Monday, March 19, 2007

World Values Survey

One of the results of the World Values Survey has been the creation of a map showing how the national attitudes are part of larger civilizational clusters of values. The Inglehart Values Map, also known as the Inglehart-Welzel Cultural Map of the World, tends to show how the values of people in each nation are similar to countries with a shared history.

The World Values Surveys were designed to provide a comprehensive measurement of all major areas of human concern, from religion to politics to economic and social life and two dimensions dominate the picture: (1) Traditional/ Secular-rational and (2) Survival/Self-expression values. These two dimensions explain more than 70 percent of the cross-national variance in a factor analysis of ten indicators-and each of these dimensions is strongly correlated with scores of other important orientations.
The Traditional/Secular-rational values dimension reflects the contrast between societies in which religion is very important and those in which it is not. A wide range of other orientations are closely linked with this dimension. Societies near the traditional pole emphasize the importance of parent-child ties and deference to authority, along with absolute standards and traditional family values, and reject divorce, abortion, euthanasia, and suicide. These societies have high levels of national pride, and a nationalistic outlook. Societies with secular-rational values have the opposite preferences on all of these topics.

The second major dimension of cross-cultural variation is linked with the transition from industrial society to post-industrial societies-which brings a polarization between Survival and Self-expression values. The unprecedented wealth that has accumulated in advanced societies during the past generation means that an increasing share of the population has grown up taking survival for granted. Thus, priorities have shifted from an overwhelming emphasis on economic and physical security toward an increasing emphasis on subjective well-being, self-expression and quality of life. Inglehart and Baker (2000) find evidence that orientations have shifted from Traditional toward Secular-rational values, in almost all industrial societies. But modernization, is not linear-when a society has completed industrialization and starts becoming a knowledge society, it moves in a new direction, from Survival values toward increasing emphasis on Self-expression values.

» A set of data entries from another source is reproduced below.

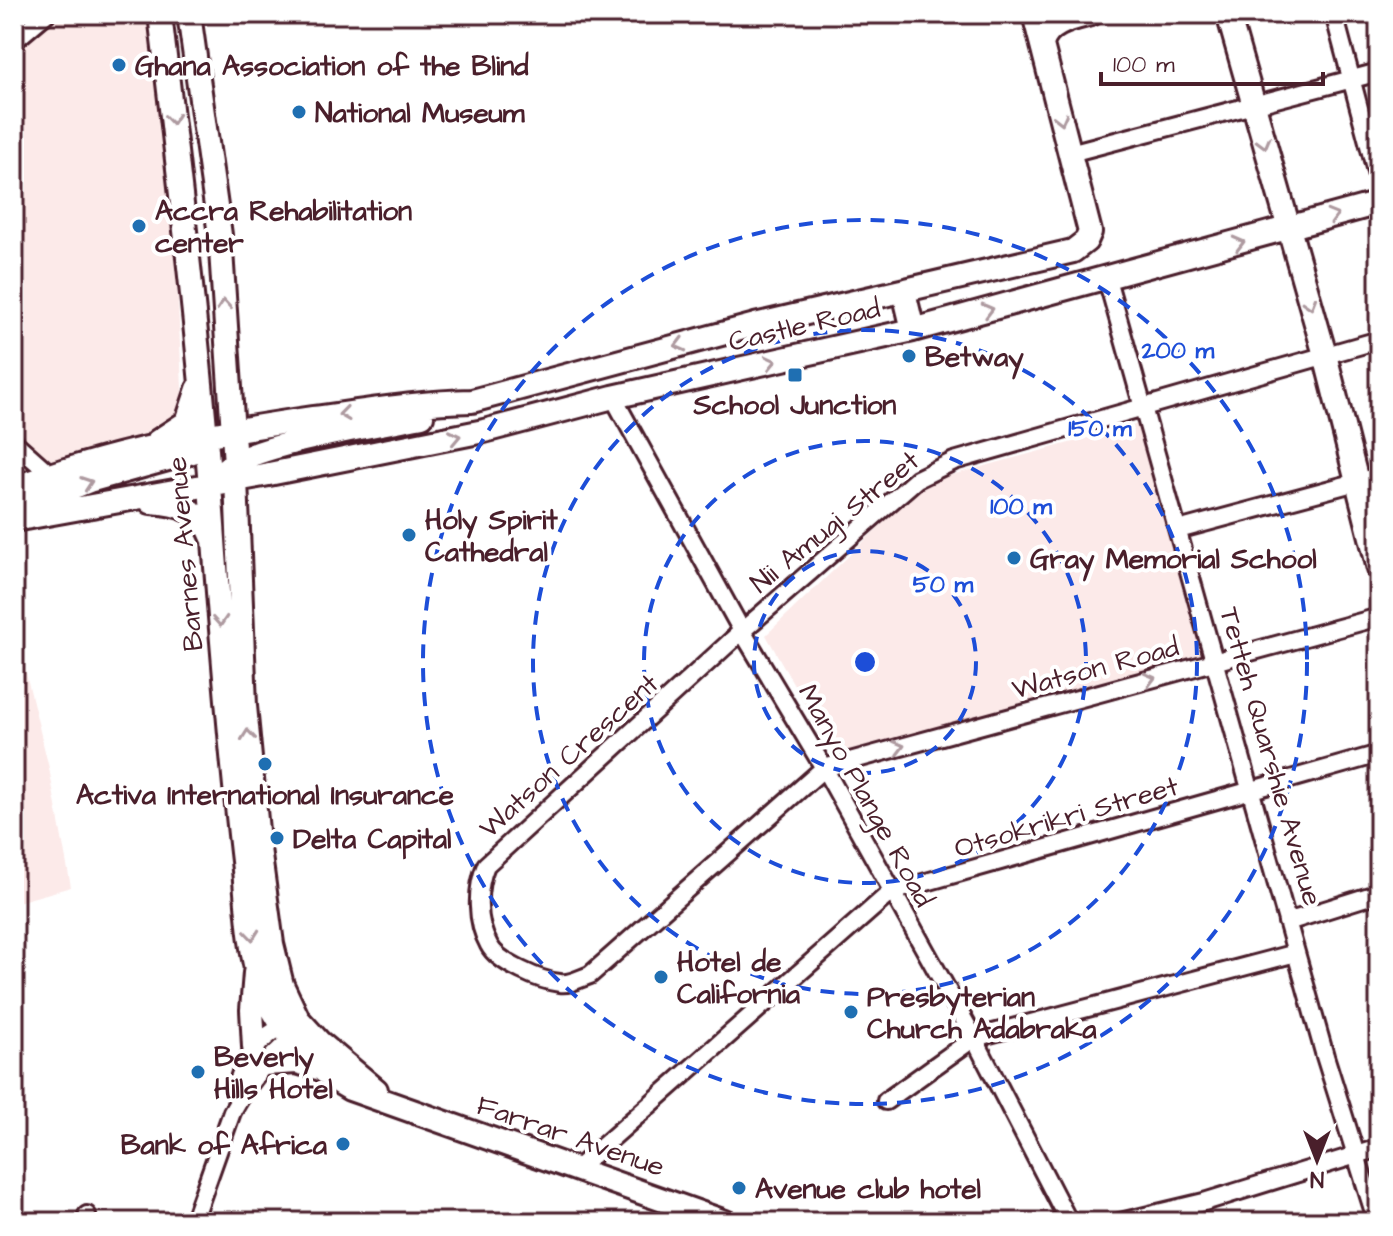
<svg xmlns="http://www.w3.org/2000/svg" width="1393" height="1236" font-family="'Architects Daughter',sans-serif">
  <style>
    .built { fill: #fceae9 }
    .lines { fill: none; stroke-linecap: round; stroke-linejoin: round }
    .street-casing { stroke: #4a1f2b; stroke-width: 22 }
    .secondary-casing { stroke: #4a1f2b; stroke-width: 28 }
    .street { stroke: #fff; stroke-width: 16 }
    .secondary { stroke: #fff; stroke-width: 22 }
    .oneway { stroke: #ae9aa0 }
    .ring { fill: none; stroke: #1d4ed8; stroke-width: 4; stroke-dasharray: 14 10 }
    .poi-dot { fill: #1f6fb2; stroke: #fff; stroke-width: 3 }
    .labels { text-anchor: middle; stroke-width: 8; stroke-linejoin: round; paint-order: stroke }
    .poi-label { font-size: 28px; font-weight: bold; fill: #4a1f2b; stroke: #fff; text-anchor: start }
    .street-label { font-size: 28px; fill: #4a1f2b; stroke: #fff }
    .centre { fill: #1d4ed8; stroke: #fff; stroke-width: 4 }
    .ring-label { font-size: 24px; text-anchor: middle; font-weight: bold; fill: #1d4ed8; stroke: #fff; stroke-width: 8; stroke-linejoin: round; paint-order: stroke }
  </style>
  <rect width="100%" height="100%" fill="#fff"/>
  <filter id="ink" filterUnits="userSpaceOnUse"><feTurbulence type="fractalNoise" baseFrequency=".0125" numOctaves="2"/><feDisplacementMap in="SourceGraphic" scale="16" xChannelSelector="R" yChannelSelector="G"/><feConvolveMatrix kernelMatrix="1 2 1 2 8 2 1 2 1" color-interpolation-filters="sRGB"/></filter>
  <g filter="url(#ink)">
    <!-- built -->
    <path class="built" d="M14,14H154L175,238L184,430L14,480Z
      M1146,422L1208,659L833,754L766,635L926,482Z
      M14,624L49,768L71,887L14,903Z"/>
    <g class="lines">
      <defs>
        <path id="street" d="M1334,14L1379,183
          M14,41L46,14
          M1070,153L1379,72
          M1107,279L1325,1056L1377,1222
          M1379,340L954,461L917,479L742,631L486,865C476,889 476,922 489,945C498,963 541,981 560,983C569,985 581,978 590,975L824,768L1379,617
          M613,397L742,631L824,768L974,1038L1069,1222
          M14,442L50,474
          M1178,530L1379,476
          M1287,922L1379,893
          M235,1095C240,1061 260,1035 291,1022
          M886,1101L974,1038L1296,953
          M578,1168L891,892L1379,754
          M85,1222L87,1215
          M193,1222L232,1112C249,1081 270,1055 298,1033
          M1120,1222L1204,1202L1379,1148"/>
        <path id="secondary" d="M160,14C181,194 203,374 215,554C223,657 231,759 243,861C247,893 248,939 256,968C269,1018 306,1064 350,1089L725,1222
          M189,14L220,235L236,479L245,706L258,841L272,944L282,985L298,1019L319,1042L376,1090
          M1228,14L1325,355L1379,569
          M1042,44C1048,23 1072,19 1091,14
          M904,292L913,330
          M158,441L187,422L198,389
          M225,469C254,444 379,425 422,416
          M14,488C111,451 211,433 313,418C366,411 418,402 472,401L755,325L1073,251L1086,241L1090,232L1034,14
          M151,502C179,504 202,509 213,538
          M14,511L89,481L193,452
          M14,520L269,474L484,431L613,397L913,330L1379,203
          M254,1047L252,1010L255,973
          M264,1064L297,1062L317,1068"/>
      </defs>
      <!-- street casing -->
      <use href="#street" class="street-casing"/>
      <!-- secondary casing -->
      <use href="#secondary" class="secondary-casing"/>
      <!-- street -->
      <use href="#street" class="street"/>
      <!-- secondary -->
      <use href="#secondary" class="secondary"/>
    </g>
    <!-- one-way arrows -->
    <defs><path id="oneway-chevron" d="M-2-3.5L2.5 0L-2 3.5" fill="none" stroke-width="1.6" stroke-linecap="round" stroke-linejoin="round" transform="scale(2)"/></defs>
    <g class="oneway">
      <use href="#oneway-chevron" transform="translate(172 119) rotate(84)"/>
      <use href="#oneway-chevron" transform="translate(1061 119) rotate(76)"/>
      <use href="#oneway-chevron" transform="translate(1264 143) rotate(75)"/>
      <use href="#oneway-chevron" transform="translate(1333 216) rotate(-16)"/>
      <use href="#oneway-chevron" transform="translate(1239 243) rotate(-15)"/>
      <use href="#oneway-chevron" transform="translate(1310 304) rotate(73)"/>
      <use href="#oneway-chevron" transform="translate(224 305) rotate(-94)"/>
      <use href="#oneway-chevron" transform="translate(988 310) rotate(-15)"/>
      <use href="#oneway-chevron" transform="translate(680 345) rotate(165)"/>
      <use href="#oneway-chevron" transform="translate(771 362) rotate(-13)"/>
      <use href="#oneway-chevron" transform="translate(344 414) rotate(172)"/>
      <use href="#oneway-chevron" transform="translate(455 437) rotate(-12)"/>
      <use href="#oneway-chevron" transform="translate(87 483) rotate(-19)"/>
      <use href="#oneway-chevron" transform="translate(220 621) rotate(86)"/>
      <use href="#oneway-chevron" transform="translate(1150 679) rotate(-15)"/>
      <use href="#oneway-chevron" transform="translate(248 735) rotate(-96)"/>
      <use href="#oneway-chevron" transform="translate(899 747) rotate(-15)"/>
      <use href="#oneway-chevron" transform="translate(252 935) rotate(84)"/>
    </g>
  </g>
  <!-- distance rings -->
  <g class="ring">
    <circle cx="865" cy="662" r="111"/>
    <circle cx="865" cy="662" r="221"/>
    <circle cx="865" cy="662" r="332"/>
    <circle cx="865" cy="662" r="442"/>
  </g>
  <!-- markers -->
  <g class="poi-dot">
    <circle cx="119" cy="65" r="8"/>
    <circle cx="299" cy="112" r="8"/>
    <circle cx="139" cy="226" r="8"/>
    <circle cx="909" cy="356" r="8"/>
    <rect x="787" y="367" width="16" height="16" rx="4"/>
    <circle cx="409" cy="535" r="8"/>
    <circle cx="1014" cy="558" r="8"/>
    <circle cx="265" cy="764" r="8"/>
    <circle cx="277" cy="838" r="8"/>
    <circle cx="661" cy="977" r="8"/>
    <circle cx="851" cy="1012" r="8"/>
    <circle cx="198" cy="1072" r="8"/>
    <circle cx="343" cy="1144" r="8"/>
    <circle cx="739" cy="1188" r="8"/>
  </g>
  <g class="labels">
    <!-- poi labels -->
    <g class="poi-label">
      <text x="135" y="75">Ghana Association of the Blind</text>
      <text x="315" y="122">National Museum</text>
      <text x="155" y="220">Accra Rehabilitation<tspan x="155" dy="32">center</tspan></text>
      <text x="925" y="366">Betway</text>
      <text x="795" y="414" text-anchor="middle">School Junction</text>
      <text x="425" y="529">Holy Spirit<tspan x="425" dy="32">Cathedral</tspan></text>
      <text x="1030" y="568">Gray Memorial School</text>
      <text x="265" y="804" text-anchor="middle">Activa International Insurance</text>
      <text x="293" y="848">Delta Capital</text>
      <text x="677" y="971">Hotel de<tspan x="677" dy="32">California</tspan></text>
      <text x="867" y="1006">Presbyterian<tspan x="867" dy="32">Church Adabraka</tspan></text>
      <text x="214" y="1066">Beverly<tspan x="214" dy="32">Hills Hotel</tspan></text>
      <text x="327" y="1154" text-anchor="end">Bank of Africa</text>
      <text x="755" y="1198">Avenue club hotel</text>
    </g>
    <!-- street labels -->
    <g class="street-label">
      <text transform="translate(804 324) rotate(-13)" y="10">Castle Road</text>
      <text transform="translate(834 521) rotate(-39)" y="10">Nii Amugi Street</text>
      <text transform="translate(184 554) rotate(-95)" y="10">Barnes Avenue</text>
      <text transform="translate(1095 667) rotate(-15)" y="10">Watson Road</text>
      <text transform="translate(568 755) rotate(-42)" y="10">Watson Crescent</text>
      <text transform="translate(1272 756) rotate(74)" y="10">Tetteh Quarshie Avenue</text>
      <text transform="translate(867 795) rotate(61)" y="10">Manyo Plange Road</text>
      <text transform="translate(1066 816) rotate(-16)" y="10">Otsokrikri Street</text>
      <text transform="translate(571 1135) rotate(19)" y="10">Farrar Avenue</text>
    </g>
  </g>
  <circle cx="865" cy="662" r="12" class="centre"/>
  <g class="ring-label">
    <text x="1178" y="358">200 m</text>
    <text x="1100" y="436">150 m</text>
    <text x="1021" y="514">100 m</text>
    <text x="943" y="592">50 m</text>
  </g>
  <!-- margin -->
  <rect width="1393" height="1236" fill="none" stroke="#fff" stroke-width="48"/>
  <rect x="24" y="24" width="1345" height="1188" fill="none" stroke="#4a1f2b" stroke-width="3" filter="url(#ink)"/>
  <!-- north arrow -->
  <g transform="translate(1317 1160) rotate(180)" stroke="#ffffff" stroke-width="6" paint-order="stroke">
  <path d="M0-6L14 30L0 20L-14 30Z" fill="#4a1f2b"/>
  <text y="-12" font-size="22" font-weight="bold" text-anchor="middle" fill="#4a1f2b">N</text>
  </g>
  <!-- scale -->
  <path d="M1101 72v12h222v-12" fill="none" stroke="#4a1f2b" stroke-width="4"/>
  <text x="1113" y="72" font-size="24" fill="#4a1f2b" stroke="#ffffff" stroke-width="6" paint-order="stroke">100 m</text>
</svg>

A central component of this emerging dimension involves the polarization between Materialist and Postmaterialist values, reflecting a cultural shift that is emerging among generations who have grown up taking survival for granted. Self-expression values give high priority to environmental protection, tolerance of diversity and rising demands for participation in decision making in economic and political life. These values also reflect mass polarization over tolerance of outgroups, including foreigners, gays and lesbians and gender equality. The shift from survival values to self-expression values also includes a shift in child-rearing values, from emphasis on hard work toward emphasis on imagination and tolerance as important values to teach a child. And it goes with a rising sense of subjective well-being that is conducive to an atmosphere of tolerance, trust and political moderation. Finally, societies that rank high on self-expression values also tend to rank high on interpersonal trust.

This produces a culture of trust and tolerance, in which people place a relatively high value on individual freedom and self-expression,
and have activist political orientations. These are precisely the attributes that the political culture literature defines as crucial to democracy.
I see some validation of Maslow's Hierarchy of Needs on the horizontal axis. I was pleased to see that Welzel refers to "Maslowian Value Change" in a (downloadable) PowerPoint presentation at Istanbul in November 2006. [Technical note: Apple iWork's Keynote software chokes on the charts in the ppt, claiming they have too many data points, and substituting an image -- just a background gradient. NeoOffice is better but broke some arrows, substituting little empty boxes. (Sorry Steve Jobs, Al Gore.)] Basically, once you have secured oxygen, water, food, clothing, shelter, sex, physical and emotional needs, you can begin to turn your attention to higher-level needs.

Meanwhile, the vertical axis has some strong similarities to the public acceptance of evolution, as reported in Science magazine some time ago. (No access? Try Richard Dawkins!) Are people willing to draw truth from facts, or do they look to megachurch televangelists or ancient texts for truth? In other words, do people understand the scientific method, or is science a cold evil thing, and truth to be found in friends, family, the knowledge of people one loves and respects? (I am trying to be charitable to and have some empathetic understanding of the traditional pole.)

I was interested to see Japan charting at the top of the secular-rational scale, along with other Confucian-colored cultures. The traditional emphasis on learning, literature, and study created a basis for adoption of rational Enlightenment values, and, in China, Marxism. China was testing scholars to fill its bureaucracies while Europe burned witches and cats, long before the Protestant hordes achieved their enlightenment.

I hadn't heard much about the World Values Survey, except for the world happiness results, which were widely reported in the media.